● TO-DO ITEM
Starting with the first line of the records, write out each line exactly until you have included the line containing "Ochrana osobných údajov".

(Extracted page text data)
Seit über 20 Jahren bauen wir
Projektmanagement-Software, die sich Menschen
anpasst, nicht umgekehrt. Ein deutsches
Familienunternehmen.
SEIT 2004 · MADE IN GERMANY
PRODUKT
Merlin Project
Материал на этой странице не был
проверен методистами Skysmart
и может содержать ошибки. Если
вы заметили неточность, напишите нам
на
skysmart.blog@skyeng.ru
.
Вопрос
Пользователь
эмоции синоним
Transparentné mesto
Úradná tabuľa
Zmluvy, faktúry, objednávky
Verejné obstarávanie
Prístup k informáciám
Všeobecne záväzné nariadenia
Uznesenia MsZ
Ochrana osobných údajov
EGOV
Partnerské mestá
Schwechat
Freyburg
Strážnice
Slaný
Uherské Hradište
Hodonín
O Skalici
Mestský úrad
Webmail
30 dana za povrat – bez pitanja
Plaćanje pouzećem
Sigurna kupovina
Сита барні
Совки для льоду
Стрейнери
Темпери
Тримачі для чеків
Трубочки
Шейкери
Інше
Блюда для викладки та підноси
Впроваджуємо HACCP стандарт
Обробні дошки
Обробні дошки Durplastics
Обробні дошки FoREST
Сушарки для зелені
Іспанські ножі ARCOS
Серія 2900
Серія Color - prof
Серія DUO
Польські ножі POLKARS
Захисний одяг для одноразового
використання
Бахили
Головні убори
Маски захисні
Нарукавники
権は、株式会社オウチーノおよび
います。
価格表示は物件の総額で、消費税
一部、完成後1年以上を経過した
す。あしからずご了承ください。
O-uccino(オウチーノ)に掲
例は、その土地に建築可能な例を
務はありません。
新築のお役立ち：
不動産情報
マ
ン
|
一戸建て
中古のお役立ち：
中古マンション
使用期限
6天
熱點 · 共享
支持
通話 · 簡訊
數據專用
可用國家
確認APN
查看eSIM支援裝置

● ANSWER SPACE
Seit über 20 Jahren bauen wir
Projektmanagement-Software, die sich Menschen
anpasst, nicht umgekehrt. Ein deutsches
Familienunternehmen.
SEIT 2004 · MADE IN GERMANY
PRODUKT
Merlin Project
Материал на этой странице не был
проверен методистами Skysmart
и может содержать ошибки. Если
вы заметили неточность, напишите нам
на
skysmart.blog@skyeng.ru
.
Вопрос
Пользователь
эмоции синоним
Transparentné mesto
Úradná tabuľa
Zmluvy, faktúry, objednávky
Verejné obstarávanie
Prístup k informáciám
Všeobecne záväzné nariadenia
Uznesenia MsZ
Ochrana osobných údajov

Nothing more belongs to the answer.